С повторением выученных нами Часослова и Псалтыря батюшка сам учил нас и письму, и нотному церковному пению. Почерк письма у него самого был и не старинный, и не новый, а своеобразный, мелкий, который и ему самому, и всем знакомым, начиная с соседних священников, тоже в школе не учившихся, казался хорошим и нравился. Между моими бумагами сохранились письма его ко мне. Но в училище, когда я поступил в него, письмо моё не было одобрено, и сочли нужным переучивать меня снова письму, начиная с отдельных букв, согласно с изданными для училищ прописями. Несмотря на это, обучение нас самим батюшкой письму, как помню хорошо, мне принесло великую пользу: прописей у нас никаких не было, склады писали с какой-то тетради под названием «Сон Богородицы», а что именно содержалось в этой тетради, не помню»[197]
. После ежедневного упражнения в этом я, к собственному удивлению и радости, узнал, что, не учившись ни по одной гражданской русской книге, мог так же правильно, легко и свободно читать всякую гражданскую книгу, как научился читать Часослов и Псалтырь (л. 22).Книги и хорошие манеры
Что касается чтения нами книг как одного из самых существенных средств к образованию ума и развитию дара слова, сказать ничего хорошего нельзя: как ныне[198]
, в то время и понятия не имели об ученической библиотеке не только в училище, но и в семинарии. Более развитые из последней могли брать книги для чтения из фундаментальной библиотеки, которые для учеников училища были недоступны по своему содержанию и изложению и не дозволены. А потому, как любитель чтения книг с той самой поры, как научился читать, в училище я бросался на всякую книгу, какая бы ни попалась случайно, не смотря на её содержание и не подлежа ничьему наблюдению и контролю. Помню, я читал в училище с удовольствием и, может быть, первую: «Георг, английский милорд»; с величайшим интересом – «Тысячу одну ночь Шахерезады», «Ваньку Каина» и «Не любо, не слушай, а лгать не мешай». Любил я и дома читать из славянской Библии священные исторические книги, «Четьи-Минеи», «Житие св. великомученицы Варвары» и «Разрушение Иерусалима» – книги, без сомнения, более полезные и назидательные, чем читанные мною в училище. Но, преимущественно в летние каникулы, снабжала меня книгами из своей, хотя и небольшой, библиотеки одна помещица, вдовая подполковница Анна Афанасьевна фон Винклер, жившая в сельце[199] Конюшине, верстах в двух от Кошкина.Начну с первого знакомства моего с нею. Матушку мою она коротко знала и любила, когда мы жили ещё в Бёхове; вероятно, и матушка нередко бывала у Анны Афанасьевны и из Бёхова, и из Кошкина. Раз во время вакации[200]

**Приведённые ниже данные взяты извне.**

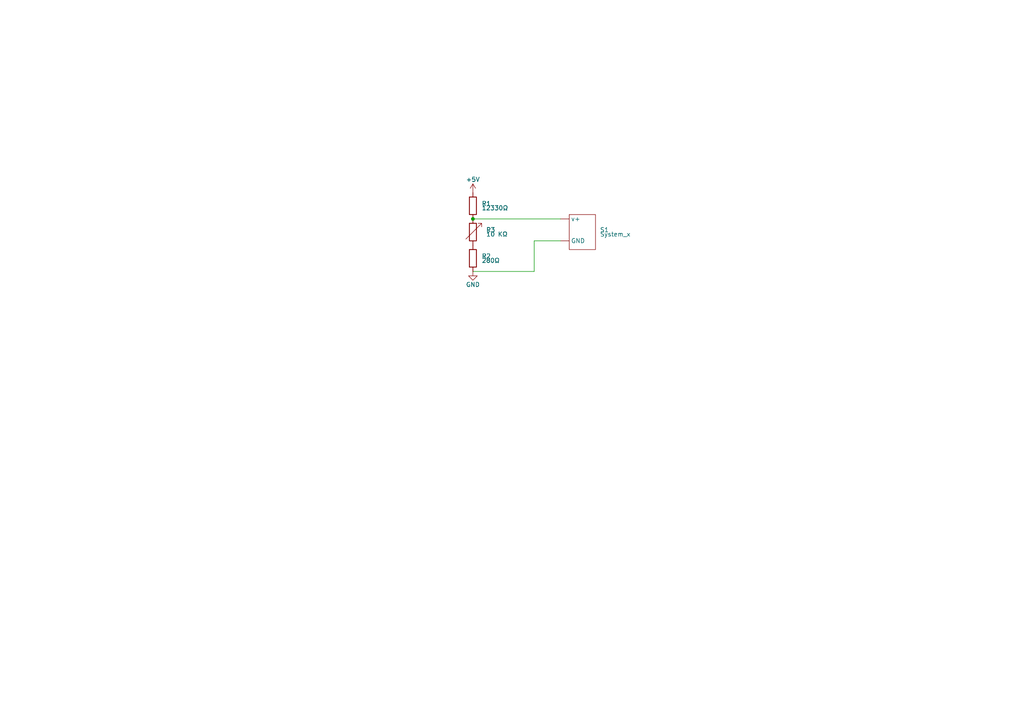
<source format=kicad_sch>
(kicad_sch (version 20220104) (generator eeschema)

  (uuid 9538e4ed-27e6-4c37-b989-9859dc0d49e8)

  (paper "A4")

  

  (junction (at 137.16 63.5) (diameter 0) (color 0 0 0 0)
    (uuid 6ac16a9f-55cf-4b4f-ab1a-f5bd7fda3d92)
  )

  (wire (pts (xy 162.56 69.85) (xy 154.94 69.85))
    (stroke (width 0) (type default))
    (uuid 0890eb02-ce45-4d44-b868-4d6b46b4db61)
  )
  (wire (pts (xy 137.16 63.5) (xy 162.56 63.5))
    (stroke (width 0) (type default))
    (uuid 3f0d12ff-e600-4b54-8f53-d4e4d0f0d72b)
  )
  (wire (pts (xy 154.94 78.74) (xy 137.16 78.74))
    (stroke (width 0) (type default))
    (uuid 8f6bf879-643f-4c50-9289-d62026586211)
  )
  (wire (pts (xy 154.94 69.85) (xy 154.94 78.74))
    (stroke (width 0) (type default))
    (uuid d9c882a4-9146-434d-82b6-19dc8c01ada7)
  )

  (symbol (lib_id "power:+5V") (at 137.16 55.88 0) (unit 1)
    (in_bom yes) (on_board yes) (fields_autoplaced)
    (uuid 40fe7282-1ef4-42b8-92ea-3c99c32e9493)
    (property "Reference" "#PWR?" (id 0) (at 137.16 59.69 0)
      (effects (font (size 1.27 1.27)) hide)
    )
    (property "Value" "+5V" (id 1) (at 137.16 52.07 0)
      (effects (font (size 1.27 1.27)))
    )
    (property "Footprint" "" (id 2) (at 137.16 55.88 0)
      (effects (font (size 1.27 1.27)) hide)
    )
    (property "Datasheet" "" (id 3) (at 137.16 55.88 0)
      (effects (font (size 1.27 1.27)) hide)
    )
    (pin "1" (uuid 13e505ff-71c6-4ca5-912f-55bc40ae8fa4))
  )

  (symbol (lib_id "Device:R_Variable") (at 137.16 67.31 0) (unit 1)
    (in_bom yes) (on_board yes) (fields_autoplaced)
    (uuid 4f55778d-ad30-4a07-9899-53ab12691a1c)
    (property "Reference" "R3" (id 0) (at 140.97 66.675 0)
      (effects (font (size 1.27 1.27)) (justify left))
    )
    (property "Value" "10 KΩ" (id 1) (at 140.97 67.945 0)
      (effects (font (size 1.27 1.27)) (justify left))
    )
    (property "Footprint" "" (id 2) (at 135.382 67.31 90)
      (effects (font (size 1.27 1.27)) hide)
    )
    (property "Datasheet" "~" (id 3) (at 137.16 67.31 0)
      (effects (font (size 1.27 1.27)) hide)
    )
    (pin "1" (uuid e251e533-122c-426b-9f53-9d663dd39097))
    (pin "2" (uuid 07ee8e6e-54c1-42a4-9180-964b73dd0e64))
  )

  (symbol (lib_id "power:GND") (at 137.16 78.74 0) (unit 1)
    (in_bom yes) (on_board yes) (fields_autoplaced)
    (uuid 59046bfb-da14-45ac-b6ff-686a56ef3df5)
    (property "Reference" "#PWR?" (id 0) (at 137.16 85.09 0)
      (effects (font (size 1.27 1.27)) hide)
    )
    (property "Value" "GND" (id 1) (at 137.16 82.55 0)
      (effects (font (size 1.27 1.27)))
    )
    (property "Footprint" "" (id 2) (at 137.16 78.74 0)
      (effects (font (size 1.27 1.27)) hide)
    )
    (property "Datasheet" "" (id 3) (at 137.16 78.74 0)
      (effects (font (size 1.27 1.27)) hide)
    )
    (pin "1" (uuid 03776054-dd86-4f91-b552-af653a373c73))
  )

  (symbol (lib_id "spes:System_x") (at 168.91 68.58 0) (unit 1)
    (in_bom yes) (on_board yes) (fields_autoplaced)
    (uuid adcecc95-01b3-4df0-9de5-c125bab1451f)
    (property "Reference" "S1" (id 0) (at 173.99 66.675 0)
      (effects (font (size 1.27 1.27)) (justify left))
    )
    (property "Value" "System_x" (id 1) (at 173.99 67.945 0)
      (effects (font (size 1.27 1.27)) (justify left))
    )
    (property "Footprint" "" (id 2) (at 168.91 60.96 0)
      (effects (font (size 1.27 1.27)) hide)
    )
    (property "Datasheet" "" (id 3) (at 168.91 60.96 0)
      (effects (font (size 1.27 1.27)) hide)
    )
    (pin "" (uuid e39037a6-cfbb-4aa1-afc7-fbe53dc4f88f))
    (pin "" (uuid e39037a6-cfbb-4aa1-afc7-fbe53dc4f88f))
  )

  (symbol (lib_id "Device:R") (at 137.16 74.93 0) (unit 1)
    (in_bom yes) (on_board yes) (fields_autoplaced)
    (uuid ddfe04a8-f382-40b3-abaa-a0d9833303ac)
    (property "Reference" "R2" (id 0) (at 139.7 74.295 0)
      (effects (font (size 1.27 1.27)) (justify left))
    )
    (property "Value" "280Ω" (id 1) (at 139.7 75.565 0)
      (effects (font (size 1.27 1.27)) (justify left))
    )
    (property "Footprint" "" (id 2) (at 135.382 74.93 90)
      (effects (font (size 1.27 1.27)) hide)
    )
    (property "Datasheet" "~" (id 3) (at 137.16 74.93 0)
      (effects (font (size 1.27 1.27)) hide)
    )
    (pin "1" (uuid 2451167a-f440-405b-b34a-9589717dee7c))
    (pin "2" (uuid 833a930a-3411-4474-b53f-c8aff19462bd))
  )

  (symbol (lib_id "Device:R") (at 137.16 59.69 0) (unit 1)
    (in_bom yes) (on_board yes) (fields_autoplaced)
    (uuid fa90799d-73ff-4c4d-9ee0-5e2e59b2a0b0)
    (property "Reference" "R1" (id 0) (at 139.7 59.055 0)
      (effects (font (size 1.27 1.27)) (justify left))
    )
    (property "Value" "12330Ω" (id 1) (at 139.7 60.325 0)
      (effects (font (size 1.27 1.27)) (justify left))
    )
    (property "Footprint" "" (id 2) (at 135.382 59.69 90)
      (effects (font (size 1.27 1.27)) hide)
    )
    (property "Datasheet" "~" (id 3) (at 137.16 59.69 0)
      (effects (font (size 1.27 1.27)) hide)
    )
    (pin "1" (uuid b0627cc6-5dfb-4a1f-8198-3c5758bafc6b))
    (pin "2" (uuid 6fd8b529-3419-47bb-bc55-6dfb2b16925e))
  )

  (sheet_instances
    (path "/" (page "1"))
  )

  (symbol_instances
    (path "/40fe7282-1ef4-42b8-92ea-3c99c32e9493"
      (reference "#PWR?") (unit 1) (value "+5V") (footprint "")
    )
    (path "/59046bfb-da14-45ac-b6ff-686a56ef3df5"
      (reference "#PWR?") (unit 1) (value "GND") (footprint "")
    )
    (path "/fa90799d-73ff-4c4d-9ee0-5e2e59b2a0b0"
      (reference "R1") (unit 1) (value "12330Ω") (footprint "")
    )
    (path "/ddfe04a8-f382-40b3-abaa-a0d9833303ac"
      (reference "R2") (unit 1) (value "280Ω") (footprint "")
    )
    (path "/4f55778d-ad30-4a07-9899-53ab12691a1c"
      (reference "R3") (unit 1) (value "10 KΩ") (footprint "")
    )
    (path "/adcecc95-01b3-4df0-9de5-c125bab1451f"
      (reference "S1") (unit 1) (value "System_x") (footprint "")
    )
  )
)

</source>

, часа в четыре или пять пополудни матушка пригласила меня проводить её к ней, чтобы не скучно было одной возвращаться домой из Конюшина. Идя с матушкой вперёд, я думал про себя, какая нестерпимая скука просидеть в гостях часа три или четыре и слушать старушечьи разговоры, не заключающие в себе никакого для меня интереса и без всякого участия в них. А вышло совсем наоборот, и в последовавших за первым своим посещением я всегда ходил с матушкой к Анне Афанасьевне с величайшим удовольствием. Её задушевные беседы, растворённые ласкою, любовью и желанием добра, не походили на обыкновенные, которые происходят особенно между женщинами без надлежащего воспитания и образования, разговоры и большею частью состоят из переливания из пустого в порожнее или, что ещё чаще, в пересудах и колких замечаниях чужих недостатков. Её же самые замечания, лично касавшиеся моего незнания приличий или предупреждения неряшества и небрежности, нередких в нашем звании и возрасте, и высказанные мне лично, не только не возбудили во мне неудовольствия, а, напротив, оставили по себе чувство к ней моей благодарности. Таких замечаний в первый же свой визит я выслушал от неё три, которые и составили первый урок для будущей моей жизни и которые я всегда старался исполнять и исполняю.